FOLHA DE S PAULO
Em palestra em São Paulo, nesta semana, o Prêmio Nobel Joseph Stiglitz excursionou pelo campo da ciência política. Constatou, corretamente, que a democracia é um processo imperfeito. O grande público manifesta-se a cada quatro ou cinco anos, quando vota. Entre uma eleição e outra, o poder é exercido por outras instâncias, quase sem nenhuma espécie de controle e com forte influência de grupos eleitorais -o exemplo vem do próprio governo Bush.
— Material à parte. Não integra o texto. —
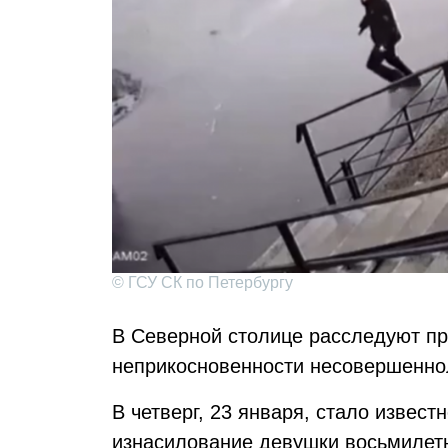
© ГСУ СК по Петербургу
В Северной столице расследуют пр
неприкосновенности несовершенно
В четверг, 23 января, стало извест
изнасилование девушки восьмилетн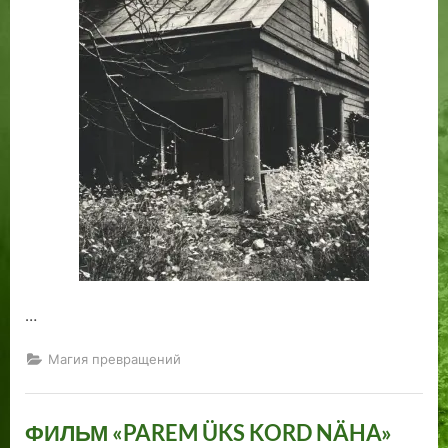
после…
Шестидесятые
годы.
…
Магия превращений
ФИЛЬМ «PAREM ÜKS KORD NÄHA»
A tecnologia é uma das formas de aprofundar o modelo. Os governantes deveriam ser instados a divulgar todos os seus atos, despesas, projetos, processos de decisão pela internet, pensa ele.
Quando indagado se o fato de ser uma ditadura poderia comprometer o futuro da China, Stiglitz alegou que, apesar de não ser uma democracia formal, na China existem de forma disseminada processos permanentes de discussão, envolvendo a academia, a intelligentsia em geral, empresários.
Não sei se, a rigor, essas discussões podem ser caracterizadas como um processo democrático. De qualquer modo, trazem um ingrediente fundamental, de agregar conhecimentos, checar hipóteses e encontrar saídas criativas. Há um rumo, uma meta, para a qual todos convergem mesmo sem a necessidade de instrumentos de coerção.
É importante notar que, em pelo menos dois momentos da história recente, o Brasil conseguiu despertar discussões apaixonadas em muitos setores. O primeiro, no início do governo Fernando Henrique Cardoso, com o entusiasmo suscitado pelo Real. O segundo, no início do governo Lula, quando o Executivo se abriu para ouvir sugestões. O impacto que produziu nos diversos setores da sociedade convocados a participar do Conselho de Desenvolvimento Econômico e Social e outros fóruns do gênero foi proporcional ao desapontamento quando todos se deram conta de que o governo não possuía ferramentas de gestão capazes de incorporar as idéias.
Saliente-se, em todo caso, que idéias inovadoras existem para todos os setores da economia. Há idéias consistentes sobre políticas tecnológicas, sobre modelos de saneamento, sobre PPPs, direito econômico, logística, exportação etc. Há uma estrutura de país moderno, com grupos de pensamento sofisticados, porém dispersos.
O que falta é a presença do agente aglutinador, do estadista ou de formas mais institucionalizadas de ampliar as discussões. De um lado, causa enorme desconforto perceber esse potencial e a maneira como não tem sido aproveitado por tantos governos. De outro, abre esperança de que todas as peças estão disponíveis para serem jogadas.
É hora de tirar um pouco o foco do governo federal -mesmo porque, com essa crise toda, não dá para esperar muita coisa mais- e passar a olhar para os governos estaduais. Há muitas experiências estaduais interessantes que merecem ser mais bem analisadas, inclusive para servir de base para os planos de ação do próximo governo.
Mais uma vez, a crise que abala o país não é do federalismo, é de sua deturpação e do centralismo forçado, que desde a Constituição vem corroendo o que foi definido pelos constituintes.